Transcribed page contents
::::::::
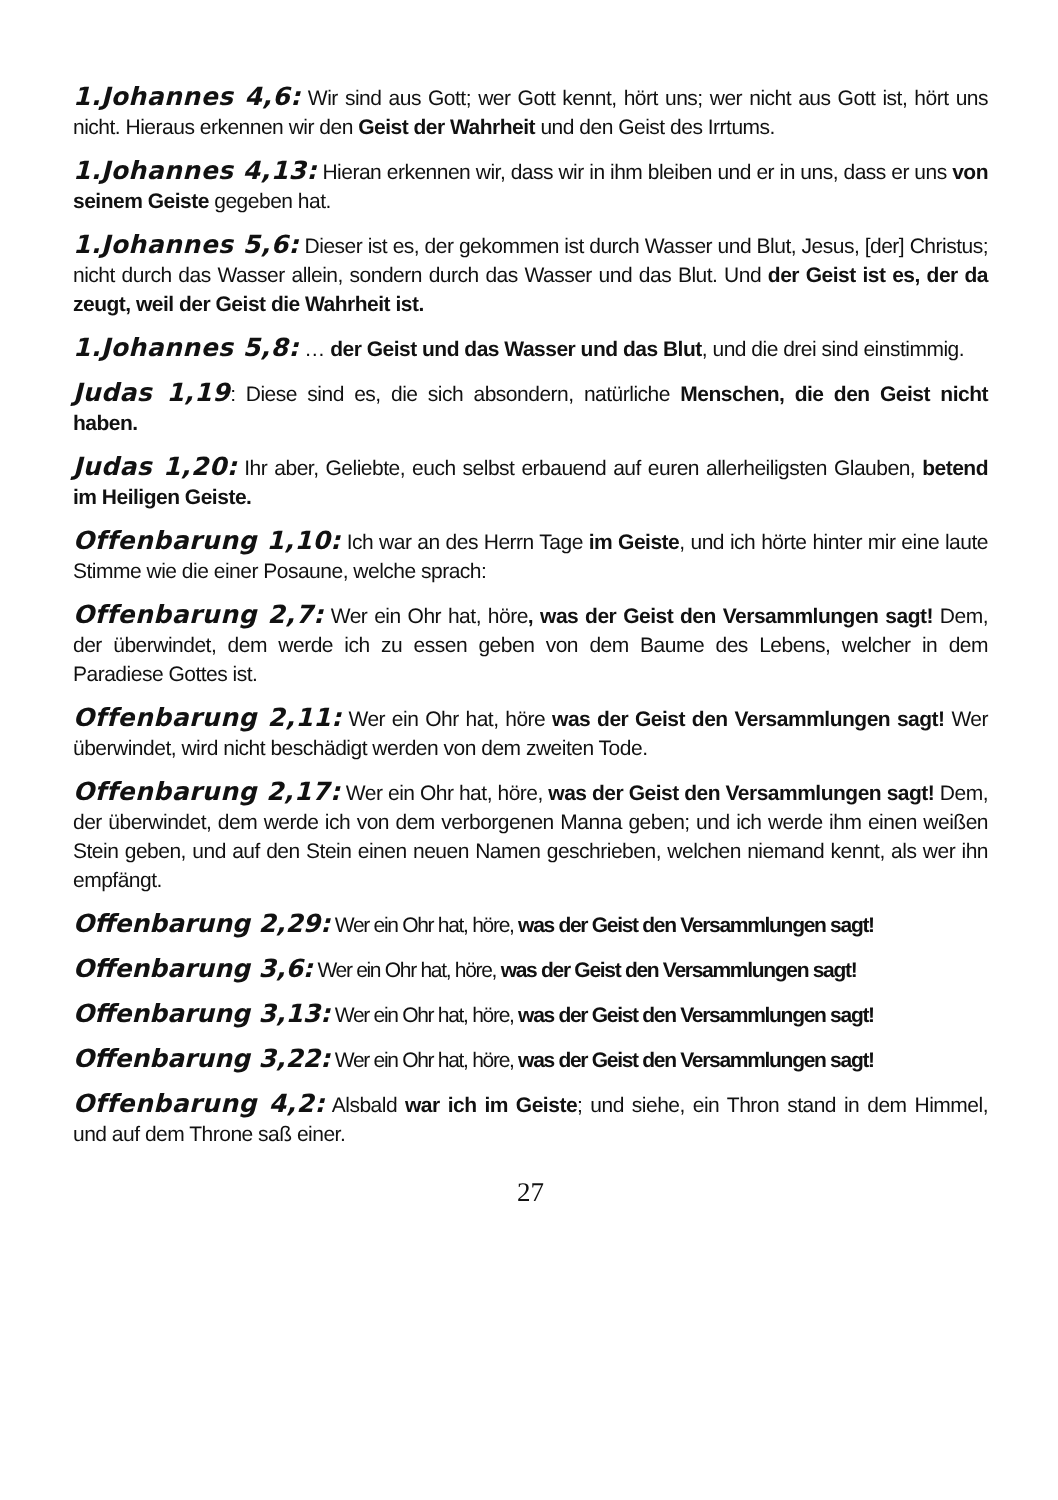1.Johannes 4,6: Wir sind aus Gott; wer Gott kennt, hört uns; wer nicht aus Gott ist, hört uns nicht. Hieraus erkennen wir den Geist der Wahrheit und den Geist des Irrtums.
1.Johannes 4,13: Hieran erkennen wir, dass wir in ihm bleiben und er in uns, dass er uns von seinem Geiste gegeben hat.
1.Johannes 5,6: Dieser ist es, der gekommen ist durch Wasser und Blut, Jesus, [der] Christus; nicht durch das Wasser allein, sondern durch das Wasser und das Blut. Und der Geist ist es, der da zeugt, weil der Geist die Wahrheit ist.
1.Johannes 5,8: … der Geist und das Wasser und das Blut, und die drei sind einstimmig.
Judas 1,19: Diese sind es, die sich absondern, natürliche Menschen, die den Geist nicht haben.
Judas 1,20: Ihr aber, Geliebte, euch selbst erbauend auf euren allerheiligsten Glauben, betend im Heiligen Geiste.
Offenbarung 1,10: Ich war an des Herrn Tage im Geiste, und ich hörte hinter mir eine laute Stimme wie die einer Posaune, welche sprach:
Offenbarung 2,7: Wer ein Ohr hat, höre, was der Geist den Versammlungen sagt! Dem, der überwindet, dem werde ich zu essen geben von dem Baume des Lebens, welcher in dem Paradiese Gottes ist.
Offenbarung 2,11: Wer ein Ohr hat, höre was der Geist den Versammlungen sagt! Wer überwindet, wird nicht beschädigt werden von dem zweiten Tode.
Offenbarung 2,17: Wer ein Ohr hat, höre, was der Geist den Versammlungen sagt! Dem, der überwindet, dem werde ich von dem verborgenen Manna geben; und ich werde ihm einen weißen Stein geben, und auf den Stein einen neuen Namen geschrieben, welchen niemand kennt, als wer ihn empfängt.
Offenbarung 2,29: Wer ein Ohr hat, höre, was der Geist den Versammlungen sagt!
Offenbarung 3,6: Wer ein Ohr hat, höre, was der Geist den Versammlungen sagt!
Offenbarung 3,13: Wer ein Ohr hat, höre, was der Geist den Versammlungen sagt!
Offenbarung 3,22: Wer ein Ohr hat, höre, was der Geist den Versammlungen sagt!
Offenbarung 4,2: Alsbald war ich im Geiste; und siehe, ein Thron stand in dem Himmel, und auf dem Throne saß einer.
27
::::::::
• DIRECTIVE:
Match on "überwindet" and report each line of the data above that has it.

• FINAL ANSWER:
Offenbarung 2,7: Wer ein Ohr hat, höre, was der Geist den Versammlungen sagt! Dem, der überwindet, dem werde ich zu essen geben von dem Baume des Lebens, welcher in dem Paradiese Gottes ist.
Offenbarung 2,11: Wer ein Ohr hat, höre was der Geist den Versammlungen sagt! Wer überwindet, wird nicht beschädigt werden von dem zweiten Tode.
Offenbarung 2,17: Wer ein Ohr hat, höre, was der Geist den Versammlungen sagt! Dem, der überwindet, dem werde ich von dem verborgenen Manna geben; und ich werde ihm einen weißen Stein geben, und auf den Stein einen neuen Namen geschrieben, welchen niemand kennt, als wer ihn empfängt.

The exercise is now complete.